John Rose from The Fandom Post wrote that the pace of the narrative "balanced on a thin line with complete incomprehension", which caused irritation among viewers and impeded immersion into the atmosphere. Rose considered that the creators implicitly recognized this fact and therefore allotted significantly more time to fight scenes during the culmination in an attempt to compensate for the weak narrative. Several reviewers asserted that the film failed to properly establish narrative coherency and that it was too confusing to be enjoyable for newcomers to the franchise. For this reason, critics did not recommend the film to viewers unfamiliar with the visual novel or the television series, and stated that the film did not work as an independent production.

In a highly critical review for the UK Anime Network, Ross Liversidge stated that he felt the film would only appeal to fans of colorful fighting scenes, as he considered the story "completely broken". However, Martin and Chris Beveridge from The Fandom Post thought that newcomers would be able to understand what was going on with some difficulty.
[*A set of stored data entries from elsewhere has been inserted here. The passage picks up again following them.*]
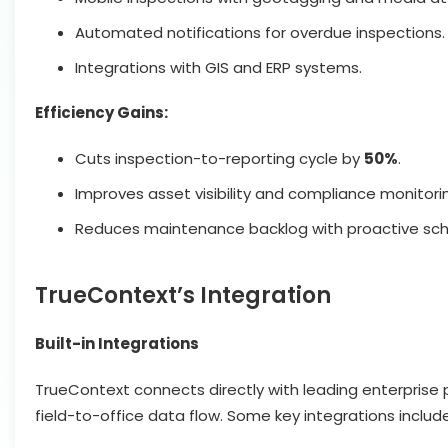
Automated notifications for overdue inspections.
Integrations with GIS and ERP systems.
Efficiency Gains:
Cuts inspection-to-reporting cycle by
50%
.
Improves asset visibility and compliance monitori
Reduces maintenance backlog with proactive sch
TrueContext’s Integration
Built-in Integrations
TrueContext connects directly with leading enterprise 
field-to-office data flow. Some key integrations include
Other aspects of the film received more positive feedback. Martin noted that, compared to the TV series, the film did not involve elements of the harem genre, and that the romance between Shirou and Tohsaka Rin was well-developed. Chris Homer of The Fandom Post noted that in comparison to Shirou's unpopular characterization in the TV series, the film depicted how Rin helped him learn from his weaknesses and maintain his "hero's ideology", even giving lessons to Archer. Homer also praised the development of Archer, who he called "the main star of the picture", and believed that the film successfully illustrated his opposition to Shirou. Martin also singled out Shirou's idealism as the main theme of the film adaptation and noted interesting similarities between Archer and Kiritsugu Emiya, including "how to become a hero and not turn out to be [a] cynic". However, The Fandom Post reviewers noted that although the different development of the characters in the film contrasted with that of the 2006 TV series, they welcomed the film's ending.
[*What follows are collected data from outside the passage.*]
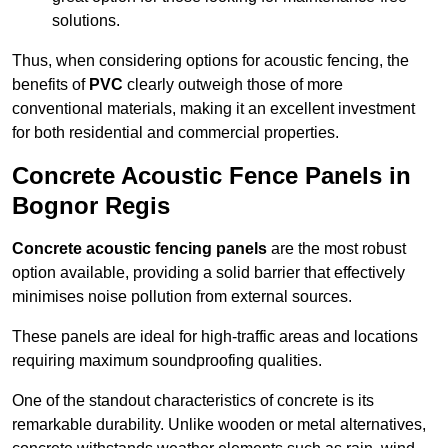
solutions.
Thus, when considering options for acoustic fencing, the
benefits of
PVC
clearly outweigh those of more
conventional materials, making it an excellent investment
for both residential and commercial properties.
Concrete Acoustic Fence Panels in
Bognor Regis
Concrete acoustic fencing panels
are the most robust
option available, providing a solid barrier that effectively
minimises noise pollution from external sources.
These panels are ideal for high-traffic areas and locations
requiring maximum soundproofing qualities.
One of the standout characteristics of concrete is its
remarkable durability. Unlike wooden or metal alternatives,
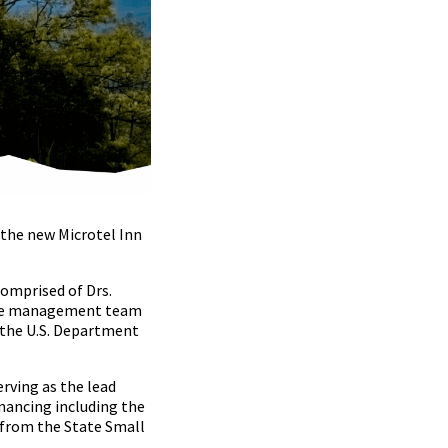
the new Microtel Inn
comprised of Drs.
, the management team
d the U.S. Department
rving as the lead
nancing including the
 from the State Small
In comparison to the 2006 TV series, the film's visuals were praised, with reviewers noting that this was to be expected of a film adaptation. All critics gave high marks to battle scenes between servants, the most spectacular of them recognized the battle between Saber and the Berserker. Beveridge, however, emphasized that although the film's visuals were superior to the 2006 TV series, they were visually inferior to the later Fate/Zero series produced by Ufotable in 2011. Ross Liversidge commented positively on the color scheme of the film. John Rose negatively reacted to replacing content from sexual scenes in the visual novel with "inappropriate neon inserts", but acknowledged it would have been difficult to include the original version due to its mature content. Kenji Kawai's music also received praise.
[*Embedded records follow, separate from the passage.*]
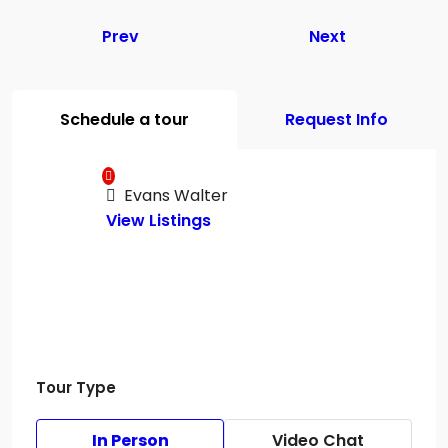
Prev
Next
Schedule a tour
Request Info
Evans Walter
View Listings
Tour Type
In Person
Video Chat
The film was the last joint project between Studio Deen and Type-Moon management. Four years later, Type-Moon contracted Ufotable to make a television adaptation of the Unlimited Blade Works storyline, following their previous successful adaptations of Fate/Zero and The Garden of Sinners.

===Box office===
Fate/stay night: Unlimited Blade Works grossed US$3,205,829 worldwide, including in Japan and $5,829 in Taiwan.